I hope someone actually answers your question, but FWIW, the Asilomar principles were signed by an impressive list of prominent AI experts. Five of the items are related to AGI and x-risk. The statements aren't really strong enough to declare that those people "voiced concerns about AI x-risk", but it's a data-point for what can be said about AI x-risk while staying firmly in the mainstream.

My experience in casual discussions is that it's enough to just name one example to make the point, and that example is of course Stuart Russell. When talking to non-ML people—who don't know the currently-famous AI people anyway—I may also mention older examples like Alan Turing, Marvin Minsky, or Norbert Wiener.
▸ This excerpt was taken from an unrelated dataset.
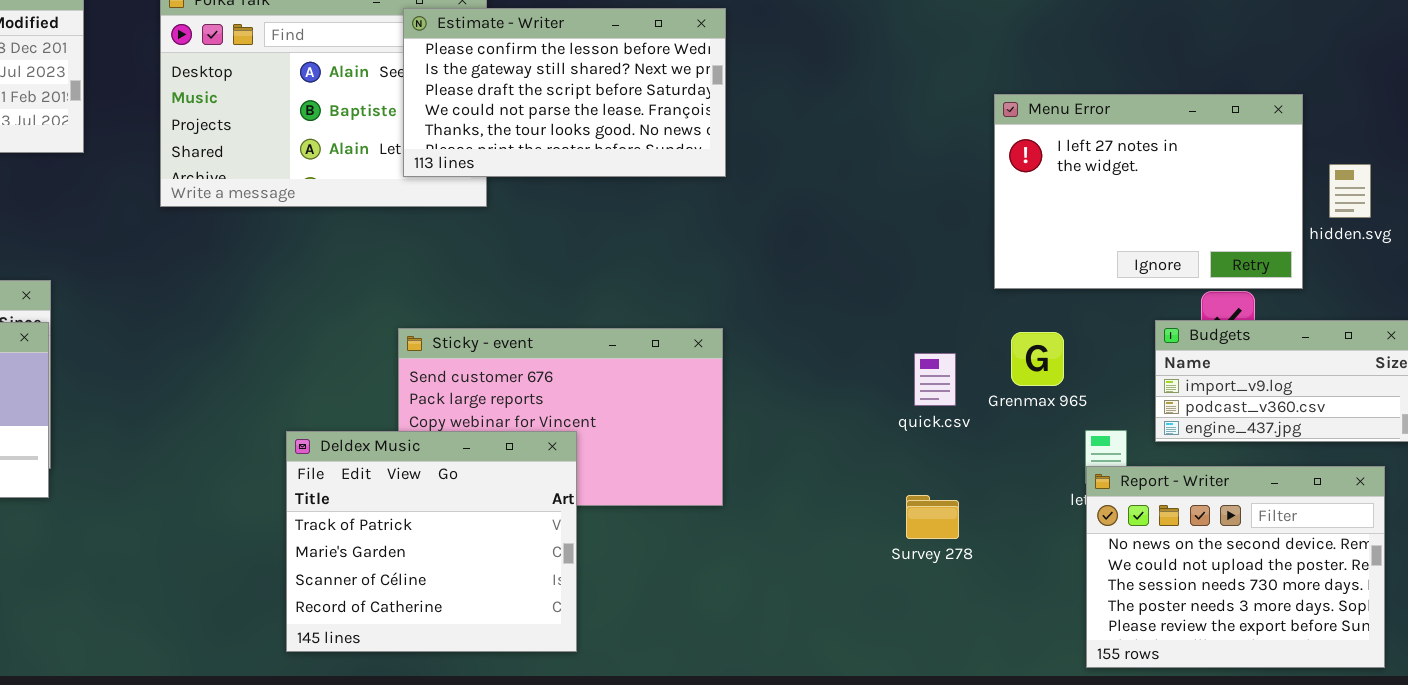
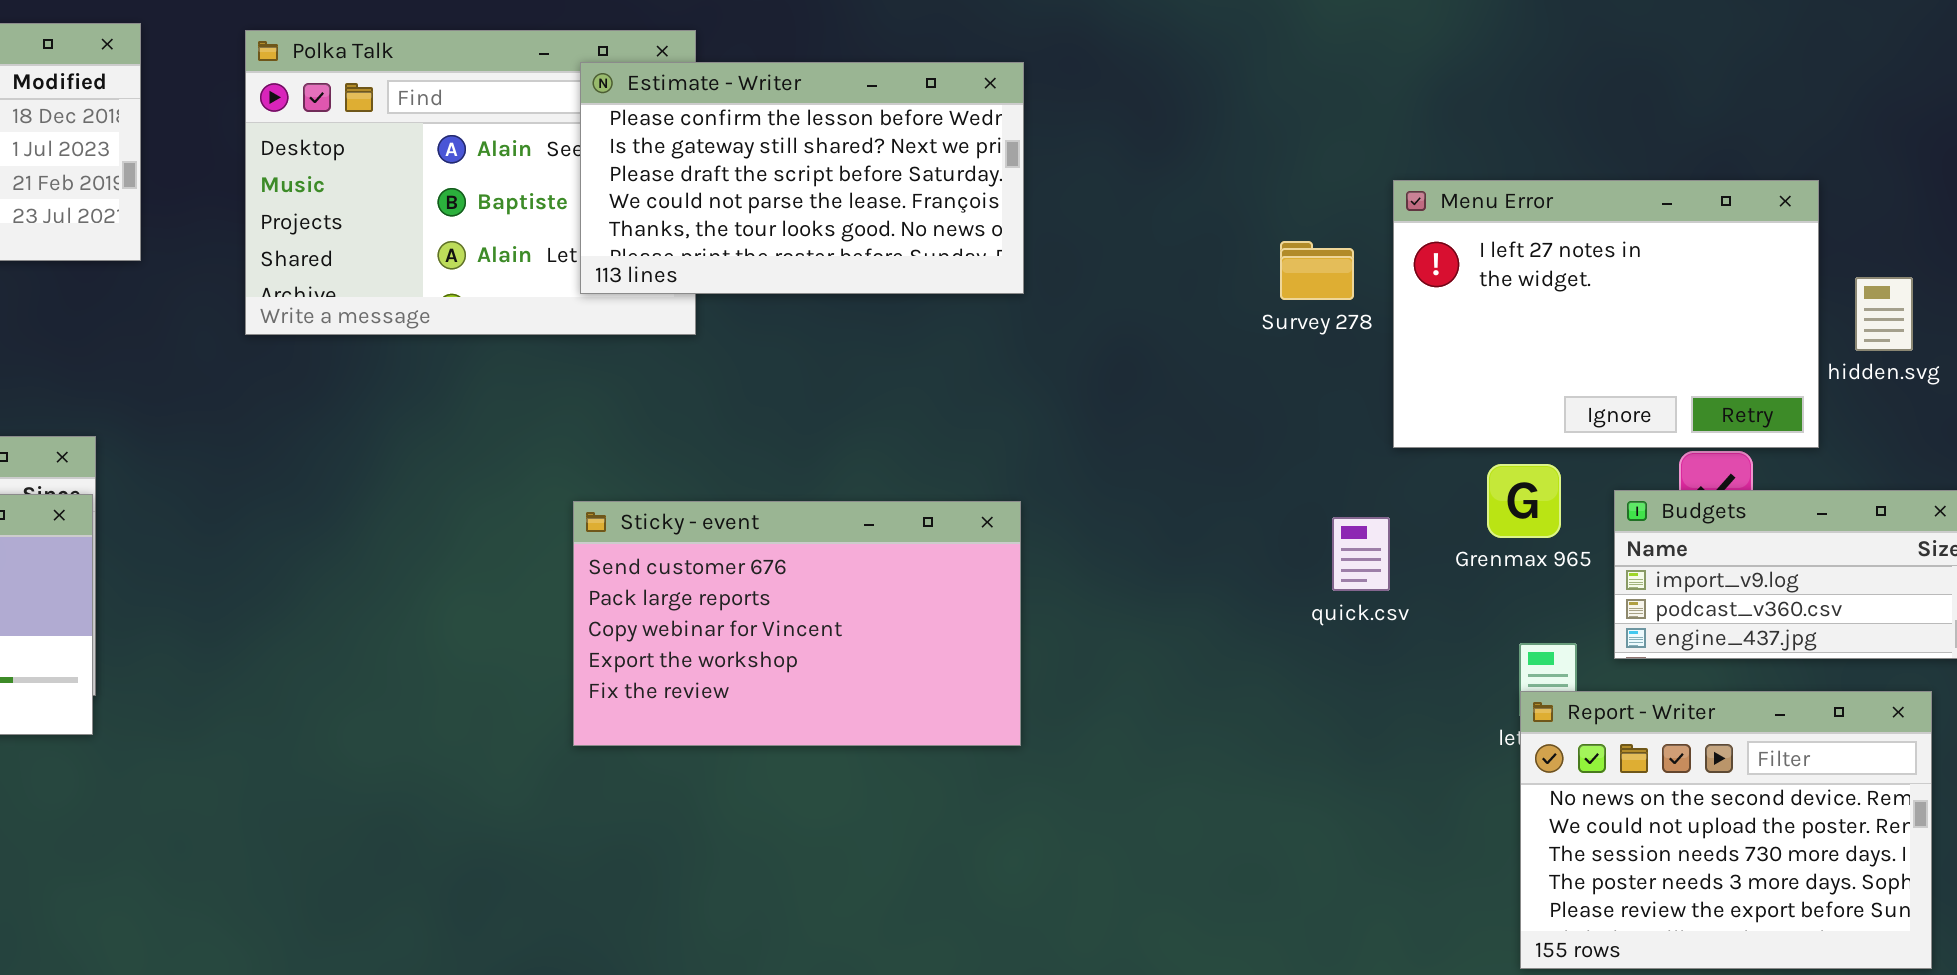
Grenmax 965: [1011,332,1064,386] -> [1487,464,1561,538], moved
quick.csv: [914,353,956,406] -> [1332,517,1390,591], moved
Deldex Music: [286,431,577,652] -> none, closed
Survey 278: [906,495,959,539] -> [1280,241,1354,300], moved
Thanks for this nice post. :-)

Yeah I've had conversations with people who shot down a long list of concerned experts, e.g.:

  • Stuart Russell is GOFAI ==> out-of-touch
  • Shane Legg doesn't do DL, does he even do research? ==> out-of-touch
  • Ilya Sutskever (and everyone at OpenAI) is crazy, they think AGI is 5 years away ==> out-of-touch
  • Anyone at DeepMind is just marketing their B.S. "AGI" story or drank the koolaid ==> out-of-touch

But then, even the big 5 of deep learning have all said things that can be used to support the case....

So it kind of seems like there should be a compendium of quotes somewhere, or something.
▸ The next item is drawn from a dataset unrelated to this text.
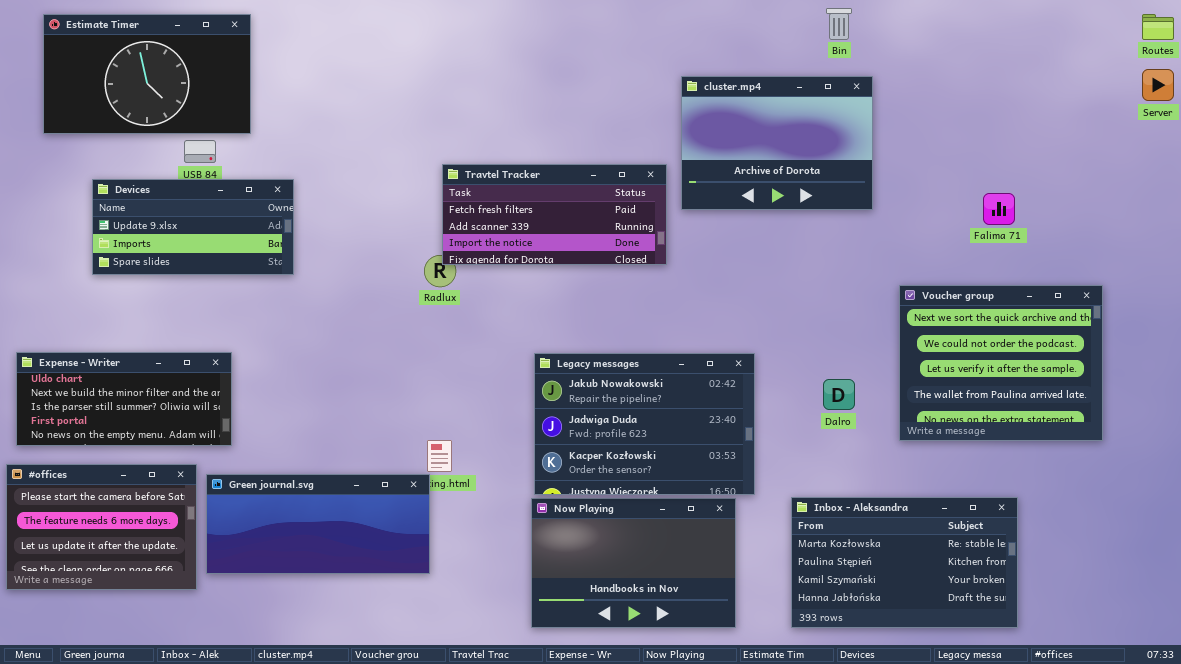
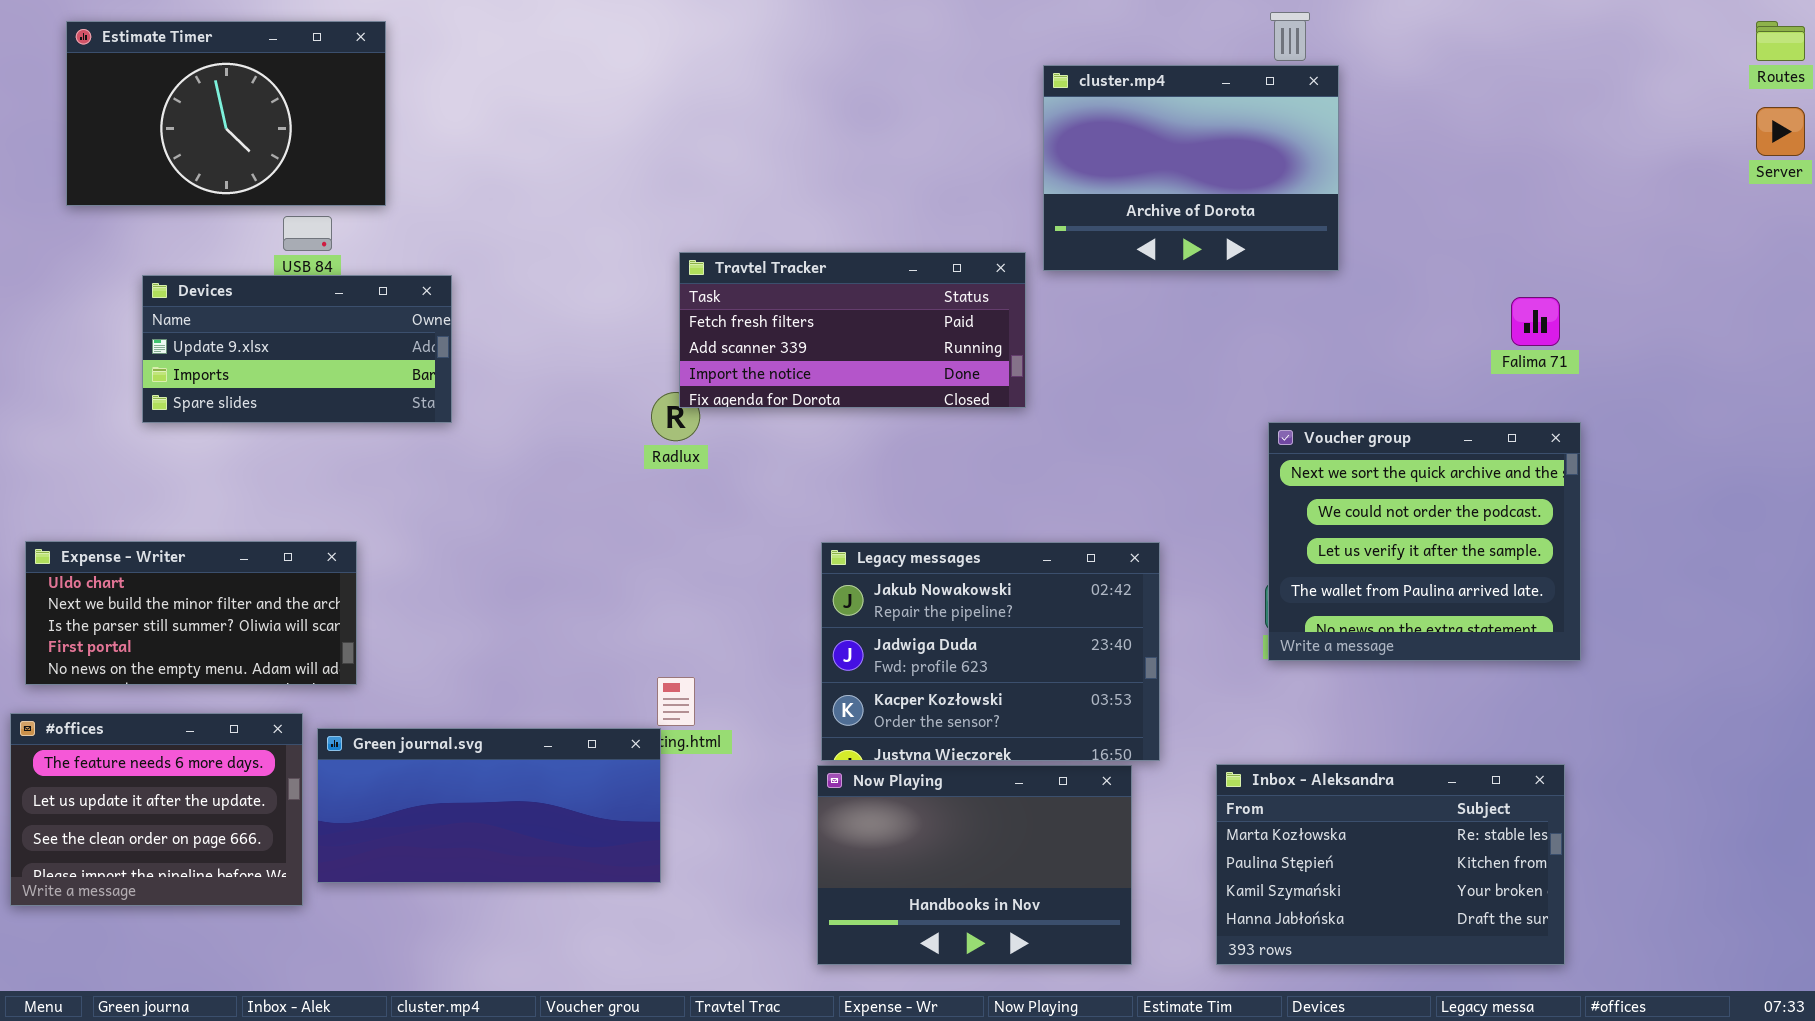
cluster.mp4: [681,76,873,210] -> [1043,65,1339,271], moved
Voucher group: [899,285,1103,441] -> [1268,422,1581,661], moved
#offices: [6,464,197,590] -> [10,713,303,906], scrolled down 1 row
Sounds like their problem isn't just misleading heuristics, it's motivated cognition.

Oh sure, in some special cases. I don't this this experience was particularly representative.
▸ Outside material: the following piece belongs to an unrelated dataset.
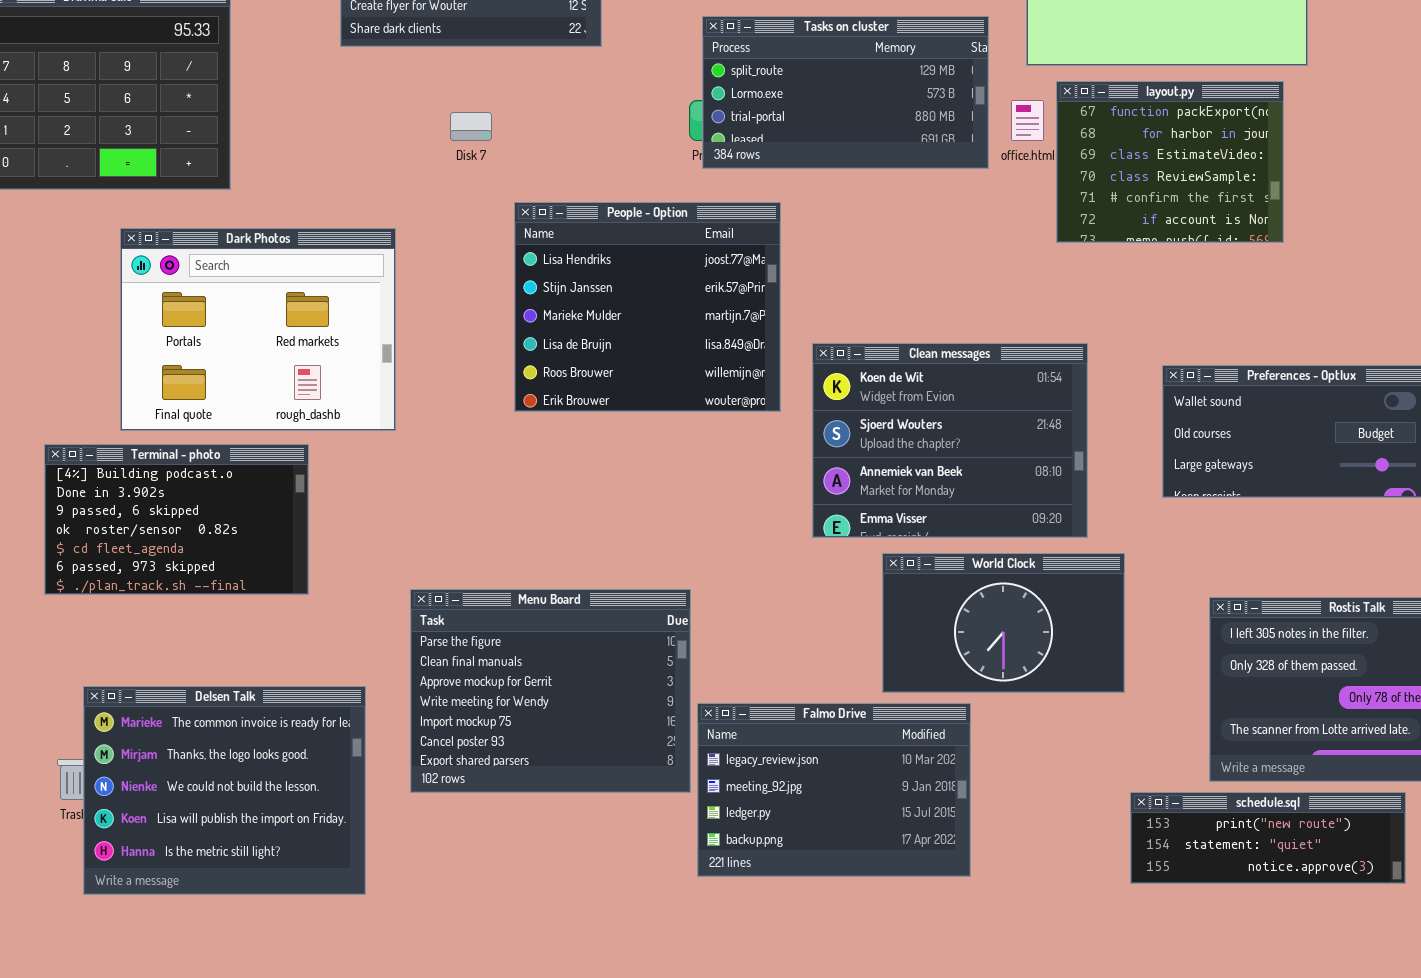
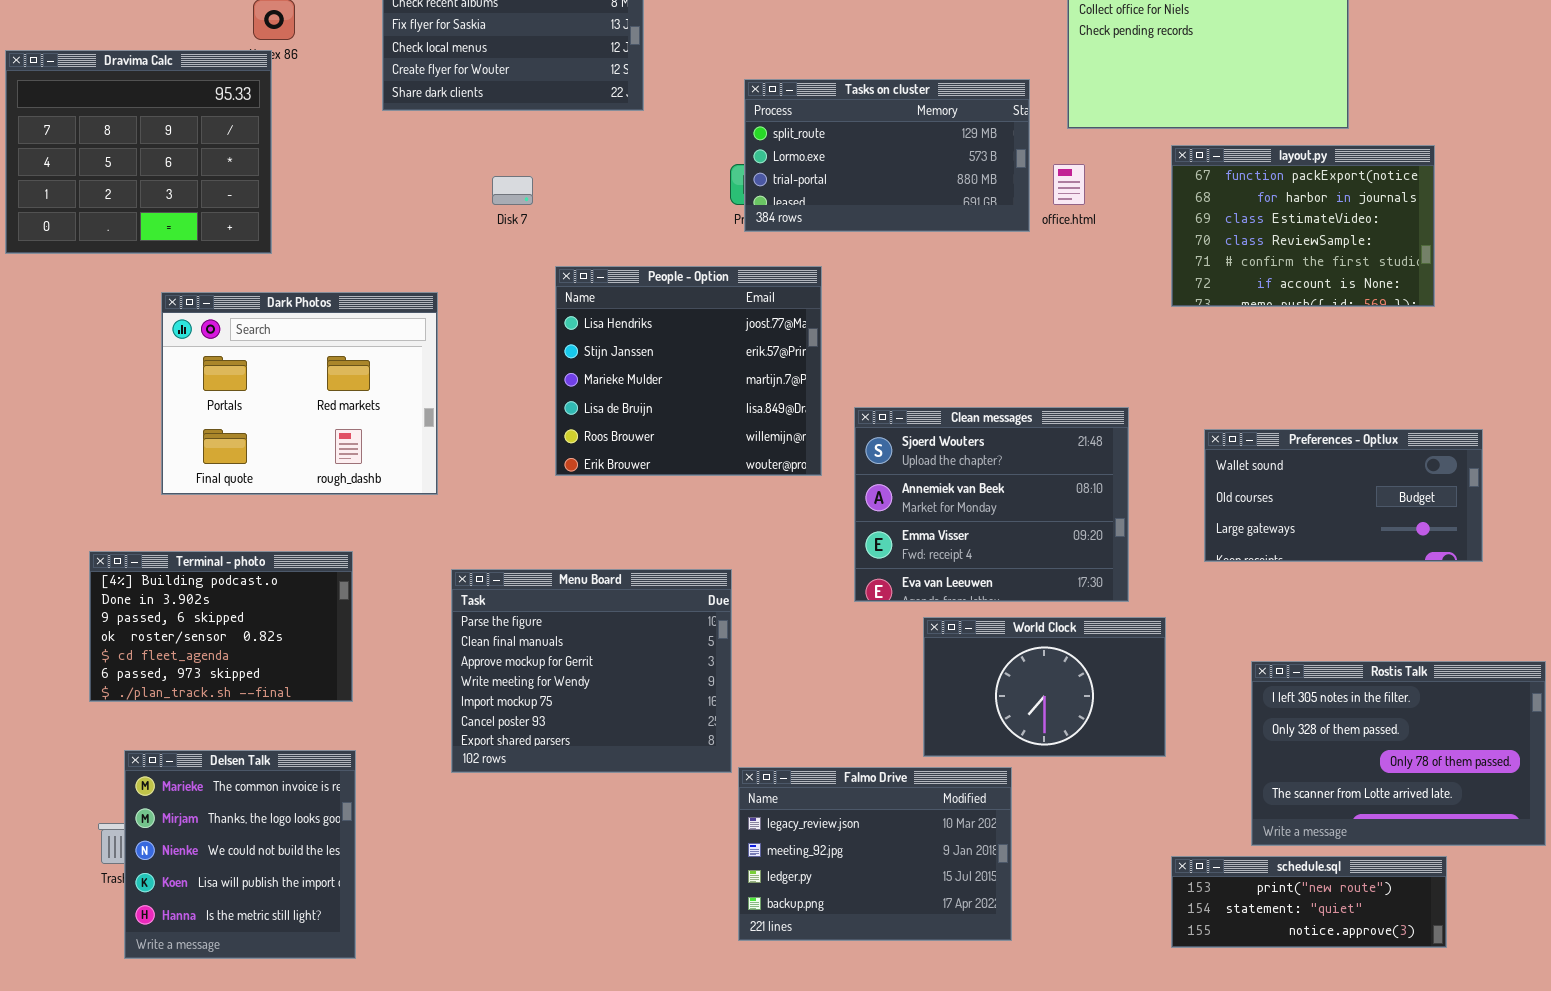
layout.py: [1056,81,1284,243] -> [1171,145,1435,307], moved, resized
Clean messages: [812,343,1088,538] -> [854,407,1129,602], scrolled down 1 row
Terminal - photo: [44,444,309,595] -> [89,551,353,702], moved
Menu Board: [410,589,691,793] -> [451,569,732,773], moved
Delsen Talk: [83,686,366,895] -> [124,750,356,959], resized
Here's another: AI being x-risky makes me the bad guy.

That is, if I'm an AI researcher and someone tells me that AI poses x-risks, I might react by seeing this as someone telling me I'm a bad person for working on something that makes the world worse. This is bad for me because I derive import parts of my sense of self from being an AI researcher: it's my profession, my source of income, my primary source of status, and a huge part of what makes my life meaningful to me. If what I am doing is bad or dangerous, that threatens to take much of that away (if I also want to think of myself as a good person, meaning I either have to stop doing AI work to avoid being bad or stop thinking of myself as good), and an easy solution to that is to dismiss the arguments.

This is more generally a kind of motivated cognition or rationalization, but I think it's worth considering a specific mechanism because it better points towards ways you might address the objection.

This doesn't seem like it belongs on a "list of good heuristics", though!

Flo's summary for the Alignment Newsletter:

Because human attention is limited and a lot of people try to convince us of the importance of their favourite cause, we cannot engage with everyone’s arguments in detail. Thus we have to rely on heuristics to filter out insensible arguments. Depending on the form of exposure, the case for AI risks can fail on many of these generally useful heuristics, eight of which are detailed in this post. Given this outside view perspective, it is unclear whether we should actually expect ML researchers to spend time evaluating the arguments for AI risk.

Flo's opinion:

I can remember being critical of AI risk myself for similar reasons and think that it is important to be careful with the framing of pitches to avoid these heuristics from firing. This is not to say that we should avoid criticism of the idea of AI risk, but criticism is a lot more helpful if it comes from people who have actually engaged with the arguments.

My opinion:

Even after knowing the arguments, I find six of the heuristics quite compelling: technology doomsayers have usually been wrong in the past, there isn't a concrete threat model, it's not empirically testable, it's too extreme, it isn't well grounded in my experience with existing AI systems, and it's too far off to do useful work now. All six make me distinctly more skeptical of AI risk.

Sort of related to a couple points you already brought up (not in personal experience, outsiders not experts, science fiction), but worrying about AI x-risk is also weird, i.e. it's not a thing everyone else is worrying about, so you use some of your weirdness-points to publicly worry about it, and most people have very low weirdness budgets (because of not enough status to afford more weirdness, low psychological openness, etc.).